Charles Earl Bowles ventured West as a young man in search of Fortune. He began mining the North Fork of the American River, but like so many others he turned to crime and committed almost 30 stagecoach robberies in under five years.

All of his work and travel was done on foot, as he feared horses, and he was reported to have massive callouses on his feet. Known as the gentleman bandit, he never once fired a shot and never swore unless it was in his poetry, which he would recite during his robberies.

Despite his nonviolent reputation, Wells Fargo quickly grew tired of the lost funds and hired Sheriff James Hume. Shortly after, during one of Black Bart's attempted robberies he was shot at in self-defense and was forced to flee. Sheriff Hume searched the area after the attempted robbery and found a cache of rations and goods, which he correctly assumed to be Bart's. Among the rations was a bloody handkerchief with the laundry mark "F.X.0.7."

Hume, with assistance, spent the next week visiting nearly every laundry in the nearby Bay Area at the time until one proprietor identified the mark as belonging to a man calling himself C.E. Bolton in a nearby hotel. The man was Charles E. Bowles, better known by now as Black Bart, and his arrest was at hand.

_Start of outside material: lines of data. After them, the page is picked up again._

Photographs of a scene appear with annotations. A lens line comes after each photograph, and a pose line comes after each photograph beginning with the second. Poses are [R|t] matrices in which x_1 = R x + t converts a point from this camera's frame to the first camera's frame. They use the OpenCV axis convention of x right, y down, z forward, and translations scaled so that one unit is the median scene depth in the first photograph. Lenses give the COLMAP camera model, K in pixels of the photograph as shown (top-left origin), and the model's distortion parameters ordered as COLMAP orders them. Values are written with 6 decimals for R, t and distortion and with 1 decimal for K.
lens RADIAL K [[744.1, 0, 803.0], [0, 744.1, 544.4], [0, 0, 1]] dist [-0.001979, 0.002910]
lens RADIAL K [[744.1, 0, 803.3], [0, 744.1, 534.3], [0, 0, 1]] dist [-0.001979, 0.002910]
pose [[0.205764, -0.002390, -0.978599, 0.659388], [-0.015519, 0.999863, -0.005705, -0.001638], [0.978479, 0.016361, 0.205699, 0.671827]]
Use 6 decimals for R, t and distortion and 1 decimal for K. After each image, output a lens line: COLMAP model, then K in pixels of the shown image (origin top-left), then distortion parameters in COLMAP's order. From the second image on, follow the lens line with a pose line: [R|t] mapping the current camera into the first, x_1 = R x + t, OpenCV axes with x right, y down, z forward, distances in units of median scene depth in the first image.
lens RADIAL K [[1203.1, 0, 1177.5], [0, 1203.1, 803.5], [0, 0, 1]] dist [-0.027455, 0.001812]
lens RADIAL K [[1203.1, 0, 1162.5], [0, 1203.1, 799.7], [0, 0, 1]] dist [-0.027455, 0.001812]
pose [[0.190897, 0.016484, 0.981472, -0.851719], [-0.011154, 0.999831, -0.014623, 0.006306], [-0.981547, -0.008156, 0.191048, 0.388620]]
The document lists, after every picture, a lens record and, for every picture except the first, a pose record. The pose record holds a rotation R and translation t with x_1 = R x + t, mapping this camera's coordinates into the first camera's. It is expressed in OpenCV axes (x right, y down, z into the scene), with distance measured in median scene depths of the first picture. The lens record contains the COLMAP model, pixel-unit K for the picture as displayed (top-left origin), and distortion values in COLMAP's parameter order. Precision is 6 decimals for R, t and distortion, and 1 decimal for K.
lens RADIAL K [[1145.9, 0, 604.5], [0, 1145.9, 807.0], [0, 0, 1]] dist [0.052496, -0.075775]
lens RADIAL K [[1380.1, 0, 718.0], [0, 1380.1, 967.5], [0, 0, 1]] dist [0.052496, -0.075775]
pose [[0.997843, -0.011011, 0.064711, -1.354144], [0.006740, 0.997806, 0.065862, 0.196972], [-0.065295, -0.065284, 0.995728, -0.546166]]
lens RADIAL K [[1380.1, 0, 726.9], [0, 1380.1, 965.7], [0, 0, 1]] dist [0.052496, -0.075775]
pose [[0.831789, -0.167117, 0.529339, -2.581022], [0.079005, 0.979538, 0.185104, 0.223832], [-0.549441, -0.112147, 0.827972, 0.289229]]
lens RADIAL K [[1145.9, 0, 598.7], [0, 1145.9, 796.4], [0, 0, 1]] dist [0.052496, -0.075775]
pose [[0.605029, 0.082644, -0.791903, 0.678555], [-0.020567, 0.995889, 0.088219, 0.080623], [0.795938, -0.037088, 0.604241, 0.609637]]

On November 19th Black Bart, accompanied by James B. Hume, had his last free meal at a nearby upscale restaurant with the very man who captured him before being taken to San Quentin Prison the following morning. He was convicted to six, but serving largely as prison librarian he was able to leave after four years on good behavior. San Quentin was enough for this man, and it is believed he never robbed again.